El original y particular sentido del humor de Veber ha hecho que Hollywood lo plagie con dudosos refritos. Por supuesto, a la industria estadounidense le falta el ingenio latino/gálico de Francis Veber. Insistimos en que ustedes vayan a ver esta comedia francesa ahora, antes de que (¡peligro!) llegue de manera más publicitada en "remake" hollywoodense y nos den hueso por carne.
Les podemos garantizar que la actuación de Gérard Depardieu es desaforada, como un ataque de cosquillas en las plantas de los pies, como un hormiguero en el sobaco. Les juramos que Jean Reno es el mejor contraste que le hayan encontrado, con su rostro marcial, de asesino o policía duro.
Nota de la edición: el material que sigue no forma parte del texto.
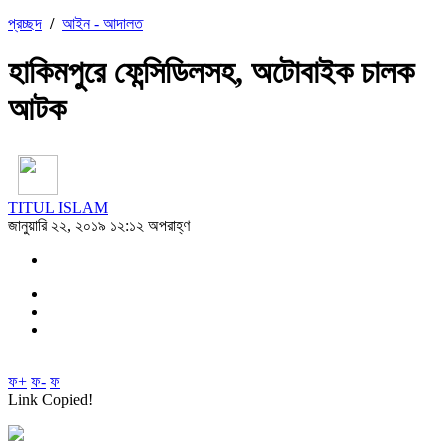
প্রচ্ছদ
/
আইন - আদালত
হাকিমপুরে ফেন্সিডিলসহ, অটোবাইক চালক
আটক
TITUL ISLAM
জানুয়ারি ২২, ২০১৯ ১২:১২ অপরাহ্ণ
ফ+
ফ-
ফ
Link Copied!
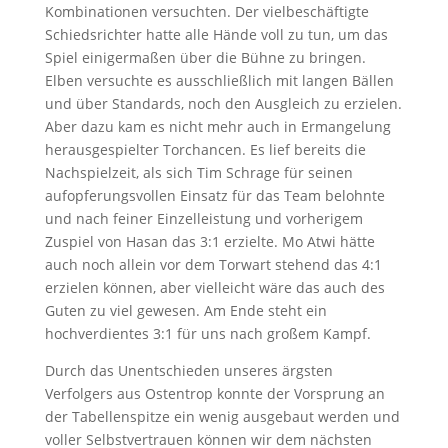
Kombinationen versuchten. Der vielbeschäftigte
Schiedsrichter hatte alle Hände voll zu tun, um das
Spiel einigermaßen über die Bühne zu bringen.
Elben versuchte es ausschließlich mit langen Bällen
und über Standards, noch den Ausgleich zu erzielen.
Aber dazu kam es nicht mehr auch in Ermangelung
herausgespielter Torchancen. Es lief bereits die
Nachspielzeit, als sich Tim Schrage für seinen
aufopferungsvollen Einsatz für das Team belohnte
und nach feiner Einzelleistung und vorherigem
Zuspiel von Hasan das 3:1 erzielte. Mo Atwi hätte
auch noch allein vor dem Torwart stehend das 4:1
erzielen können, aber vielleicht wäre das auch des
Guten zu viel gewesen. Am Ende steht ein
hochverdientes 3:1 für uns nach großem Kampf.
Durch das Unentschieden unseres ärgsten
Verfolgers aus Ostentrop konnte der Vorsprung an
der Tabellenspitze ein wenig ausgebaut werden und
voller Selbstvertrauen können wir dem nächsten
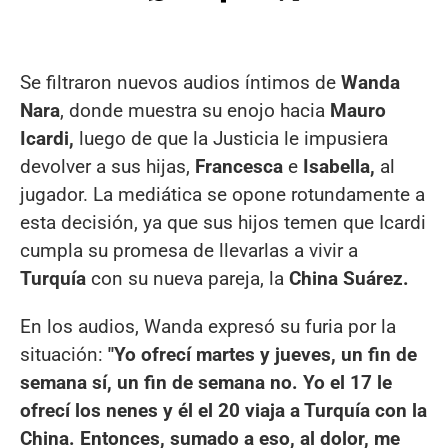
Se filtraron nuevos audios íntimos de
Wanda
Nara
, donde muestra su enojo hacia
Mauro
Icardi,
luego de que la Justicia le impusiera
devolver a sus hijas,
Francesca
e
Isabella,
al
jugador. La mediática se opone rotundamente a
esta decisión, ya que sus hijos temen que Icardi
cumpla su promesa de llevarlas a vivir a
Turquía
con su nueva pareja, la
China Suárez.
En los audios, Wanda expresó su furia por la
situación:
"Yo ofrecí martes y jueves, un fin de
semana sí, un fin de semana no. Yo el 17 le
ofrecí los nenes y él el 20 viaja a Turquía con la
China. Entonces, sumado a eso, al dolor, me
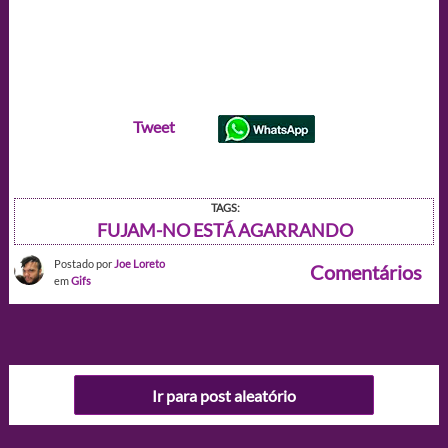
Tweet
TAGS:
FUJAM-NO ESTÁ AGARRANDO
Postado por
Joe Loreto
Comentários
em
Gifs
Ir para post aleatório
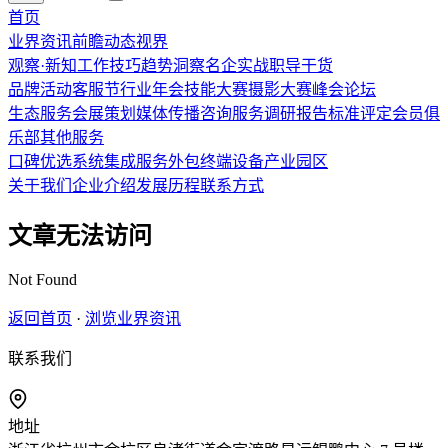
首页
业界资讯
前瞻
动态
视界
观察·新知
工作技巧
趋势洞察
名企实战
职导干货
品牌活动
客服节
行业年会
技能大赛
摄影大赛
峰会论坛
生态服务
会展策划
媒体传播
咨询服务
调研报告
标准评定
会员俱
乐部
其他服务
口碑优选
系统集成
服务外包
终端设备
产业园区
关于我们
企业介绍
发展历程
联系方式
文章无法访问
Not Found
返回首页
·
浏览业界资讯
联系我们
地址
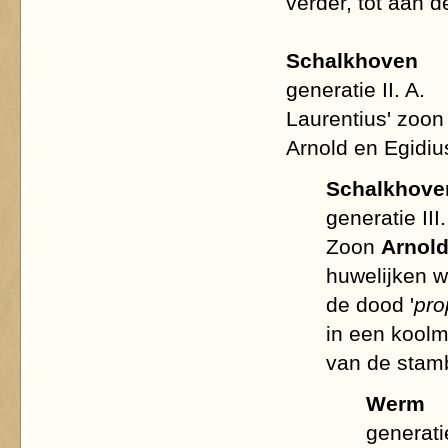
verder, tot aan 
Schalkhoven
generatie II. A.
Laurentius' zoo
Arnold en Egidius
Schalkhove
generatie III.
Zoon
Arnol
huwelijken w
de dood '
pro
in een koolm
van de stam
Werm
generatie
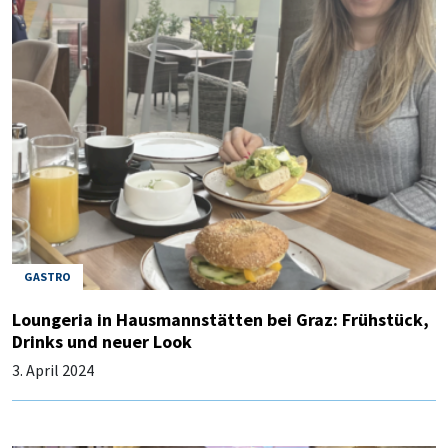
GASTRO
Loungeria in Hausmannstätten bei Graz: Frühstück,
Drinks und neuer Look
3. April 2024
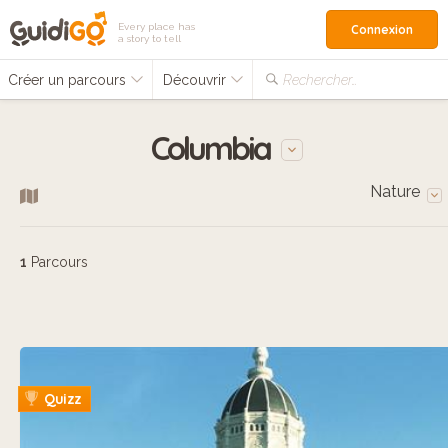
Every place has
Connexion
a story to tell
Créer un parcours
Découvrir
Rechercher…
Columbia
Nature
1
Parcours
Quizz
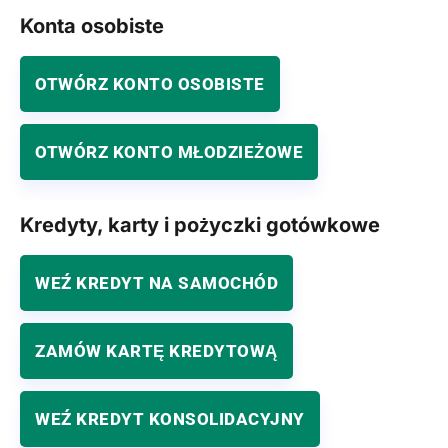
Konta osobiste
OTWÓRZ KONTO OSOBISTE
OTWÓRZ KONTO MŁODZIEŻOWE
Kredyty, karty i pożyczki gotówkowe
WEŹ KREDYT NA SAMOCHÓD
ZAMÓW KARTĘ KREDYTOWĄ
WEŹ KREDYT KONSOLIDACYJNY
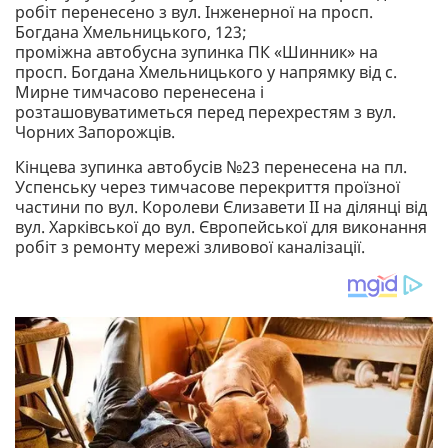
робіт перенесено з вул. Інженерної на просп.
Богдана Хмельницького, 123;
проміжна автобусна зупинка ПК «Шинник» на
просп. Богдана Хмельницького у напрямку від с.
Мирне тимчасово перенесена і
розташовуватиметься перед перехрестям з вул.
Чорних Запорожців.
Кінцева зупинка автобусів №23 перенесена на пл.
Успенську через тимчасове перекриття проїзної
частини по вул. Королеви Єлизавети II на ділянці від
вул. Харківської до вул. Європейської для виконання
робіт з ремонту мережі зливової каналізації.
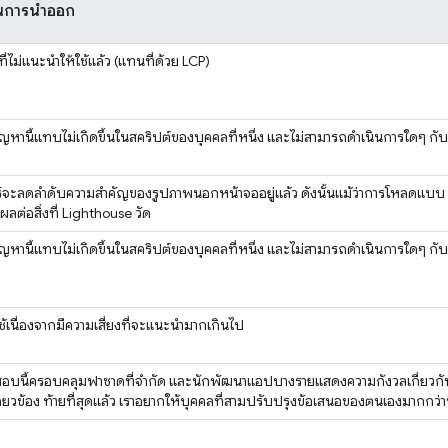
ในการนำออก
ที่ไม่แนะนําให้ใช้แล้ว (แทนที่ด้วย LCP)
ัญหานี้แทบไม่เกิดขึ้นในสคริปต์ของบุคคลที่หนึ่ง และไม่สามารถดำเนินการใดๆ กับ
ร์จะลดลำดับความสำคัญของรูปภาพนอกหน้าจออยู่แล้ว ดังนั้นแม้ว่าการโหลดแบบ L
งผลต่อสิ่งที่ Lighthouse วัด
ัญหานี้แทบไม่เกิดขึ้นในสคริปต์ของบุคคลที่หนึ่ง และไม่สามารถดำเนินการใดๆ กับ
ใช้เนื่องจากมีความเสี่ยงที่จะแนะนำมากเกินไป
อบนี้ครอบคลุมฟาซาดที่จำกัด และนักพัฒนาแอปบางรายแสดงความกังวลเกี่ยวกับ
กี่ยวข้อง ท้ายที่สุดแล้ว เราอยากให้บุคคลที่สามปรับปรุงข้อเสนอของตนเองมากกว่าที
Juntos nos llevan a desternillarnos, a descoyuntarnos, a reventarnos y hasta orinarnos de la risa (en los varones: según el tamaño oficial de la próstata del espectador; en las mujeres: según la resistencia de sus vejigas). Sus risas pueden llegar a carcajadas, sin que la cinta sea una obra maestra.
Este comentarista ha visto la película dos veces: una por mi propio oficio de escribir críticas y otra solo para reírme. Las dos veces fueron riquísimas. No se quede en casa.